General method to find submatrix in matlab matrix - matlab

I am looking for a 'good' way to find a matrix (pattern) in a larger matrix (arbitrary number of dimensions).
Example:
total = rand(3,4,5);
sub = total(2:3,1:3,3:4);
Now I want this to happen:
loc = matrixFind(total, sub)
In this case loc should become [2 1 3].
For now I am just interested in finding one single point (if it exists) and am not worried about rounding issues.

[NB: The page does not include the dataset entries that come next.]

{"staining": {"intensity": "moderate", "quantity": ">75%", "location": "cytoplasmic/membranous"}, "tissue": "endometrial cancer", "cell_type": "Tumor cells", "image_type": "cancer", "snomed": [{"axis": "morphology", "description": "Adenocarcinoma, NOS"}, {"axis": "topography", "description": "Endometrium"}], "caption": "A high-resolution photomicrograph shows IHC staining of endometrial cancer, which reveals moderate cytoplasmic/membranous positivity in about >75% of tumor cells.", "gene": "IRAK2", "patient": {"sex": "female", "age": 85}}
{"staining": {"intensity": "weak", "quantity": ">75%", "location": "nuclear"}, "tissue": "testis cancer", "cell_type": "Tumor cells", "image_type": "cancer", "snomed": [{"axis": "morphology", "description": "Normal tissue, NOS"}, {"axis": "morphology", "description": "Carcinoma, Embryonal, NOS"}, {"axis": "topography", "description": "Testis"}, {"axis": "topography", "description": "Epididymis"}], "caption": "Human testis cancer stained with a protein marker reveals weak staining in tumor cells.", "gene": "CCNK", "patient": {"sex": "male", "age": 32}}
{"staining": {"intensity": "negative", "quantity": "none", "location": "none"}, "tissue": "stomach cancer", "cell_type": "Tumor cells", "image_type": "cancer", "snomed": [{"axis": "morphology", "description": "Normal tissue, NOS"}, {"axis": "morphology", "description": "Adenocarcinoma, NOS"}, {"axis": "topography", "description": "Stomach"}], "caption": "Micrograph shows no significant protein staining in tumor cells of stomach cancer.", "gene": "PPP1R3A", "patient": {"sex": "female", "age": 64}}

It can be assumed that sub 'fits' in total.
Here is how I could do it for 3 dimensions, however it just feels like there is a better way:
total = rand(3,4,5);
sub = total(2:3,1:3,3:4);
loc = [];
for x = 1:size(total,1)-size(sub,1)+1
for y = 1:size(total,2)-size(sub,2)+1
for z = 1:size(total,3)-size(sub,3)+1
block = total(x:x+size(sub,1)-1,y:y+size(sub,2)-1,z:z+size(sub,3)-1);
if isequal(sub,block)
loc = [x y z]
end
end
end
end
I hope to find a workable solution for an arbitrary number of dimensions.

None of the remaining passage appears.